» Dataset content
----------------------------------------

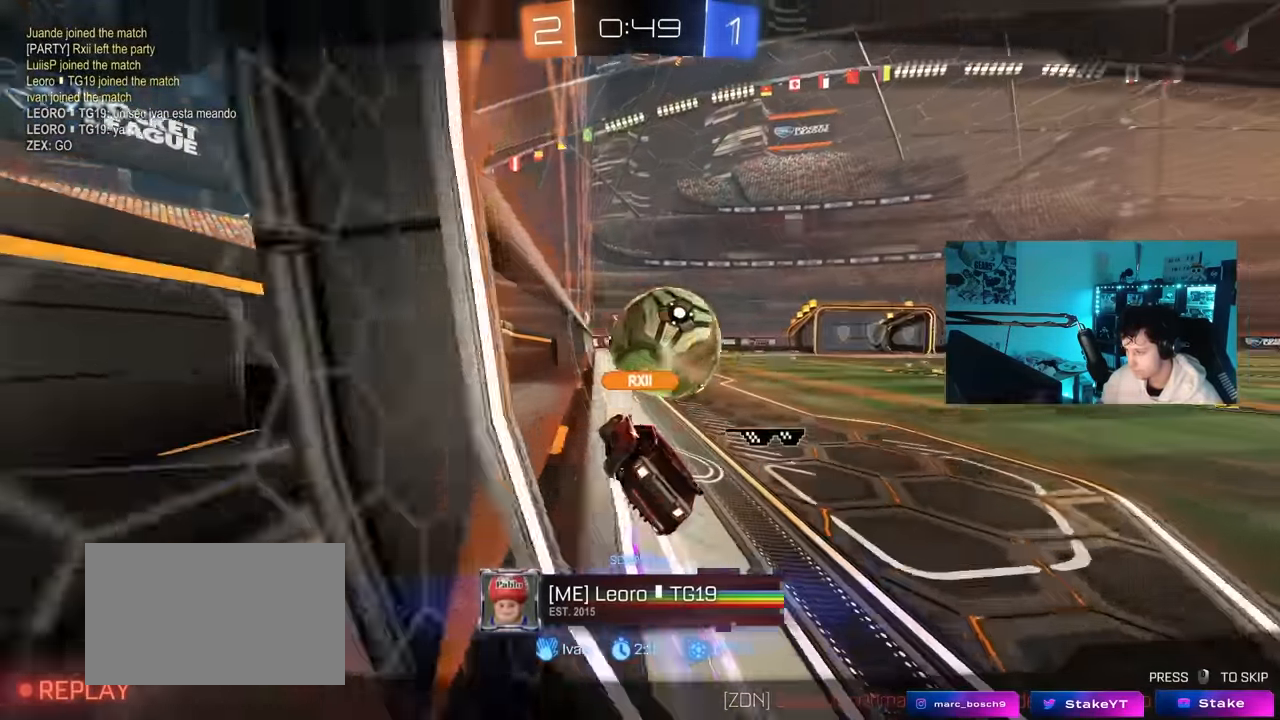
{"keys": [], "mouse": [], "mouse_move": "still", "events": []}
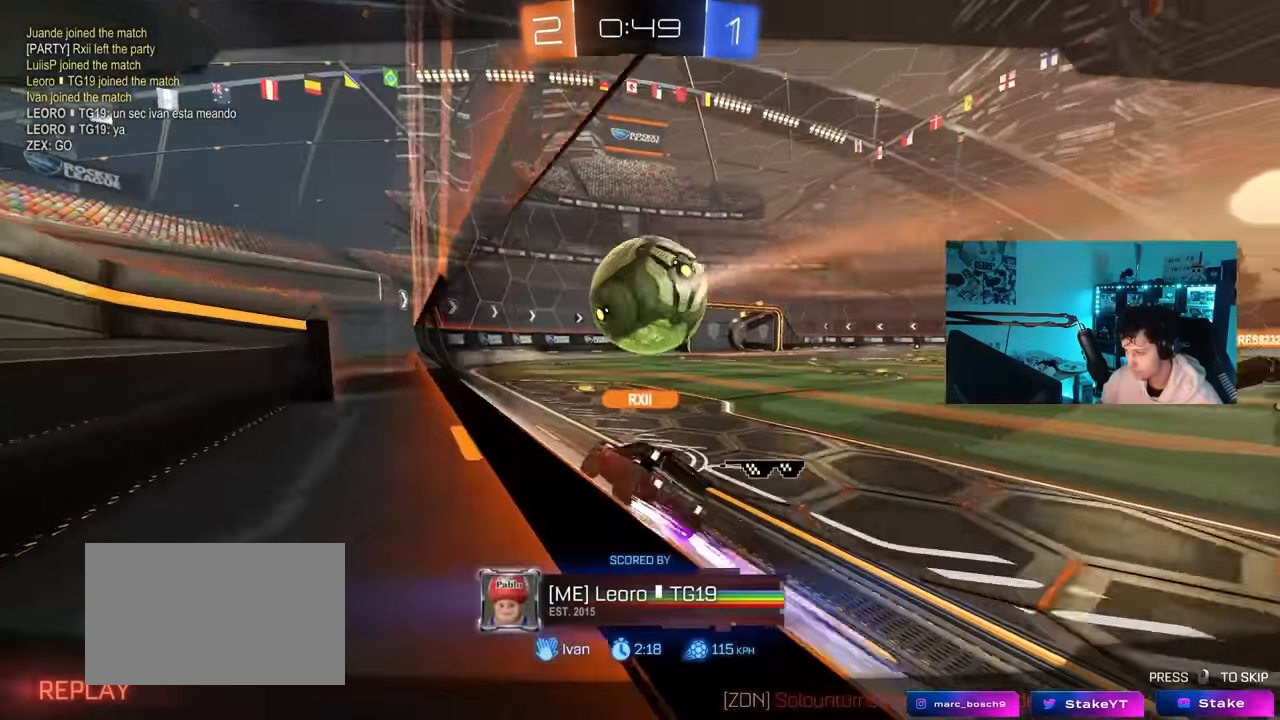
{"keys": [], "mouse": [], "mouse_move": "still", "events": []}
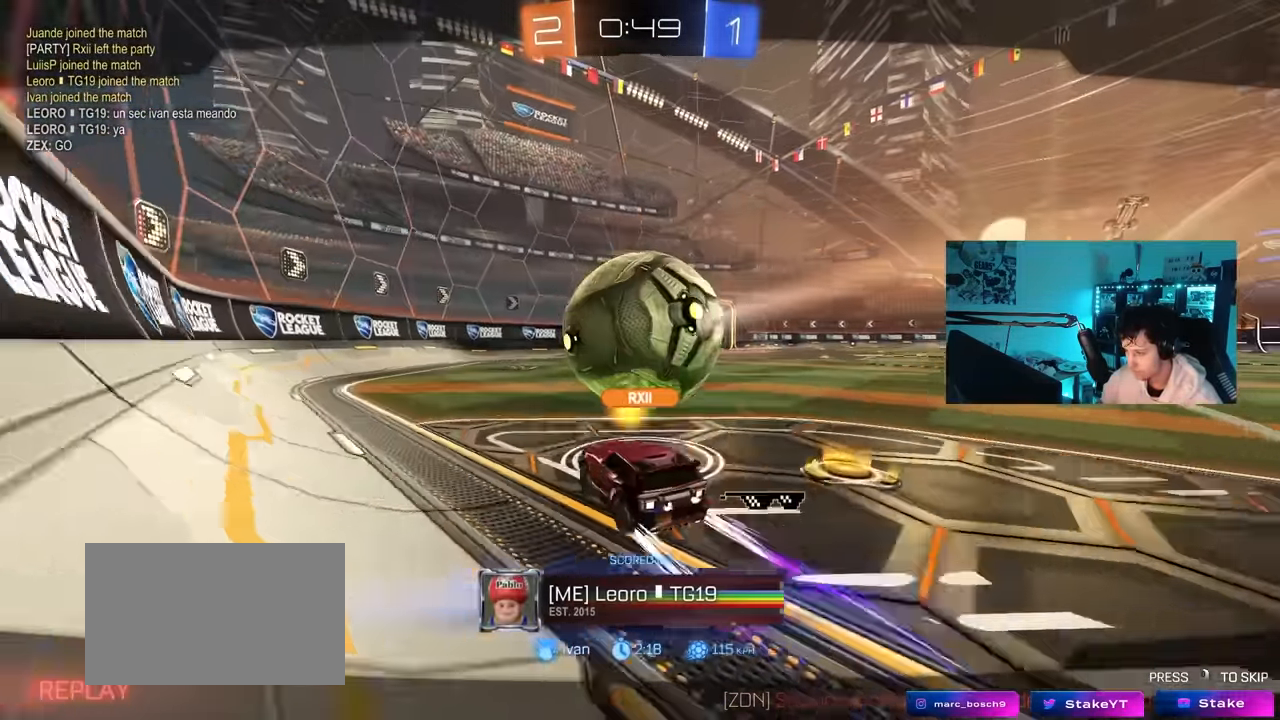
{"keys": [], "mouse": [], "mouse_move": "still", "events": []}
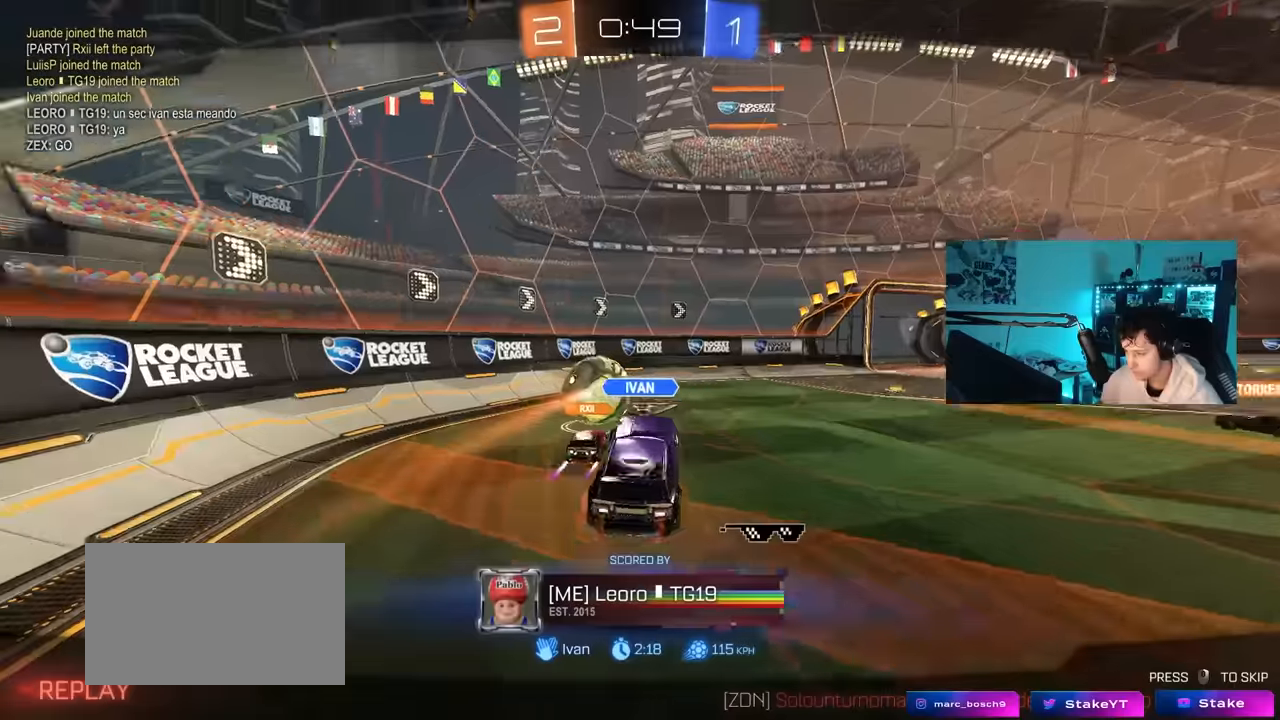
{"keys": [], "mouse": [], "mouse_move": "still", "events": []}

----------------------------------------

Give an exact copy of the data, and omit any pictures it holds.

» Answer box
{"keys": [], "mouse": [], "mouse_move": "still", "events": []}
{"keys": [], "mouse": [], "mouse_move": "still", "events": []}
{"keys": [], "mouse": [], "mouse_move": "still", "events": []}
{"keys": [], "mouse": [], "mouse_move": "still", "events": []}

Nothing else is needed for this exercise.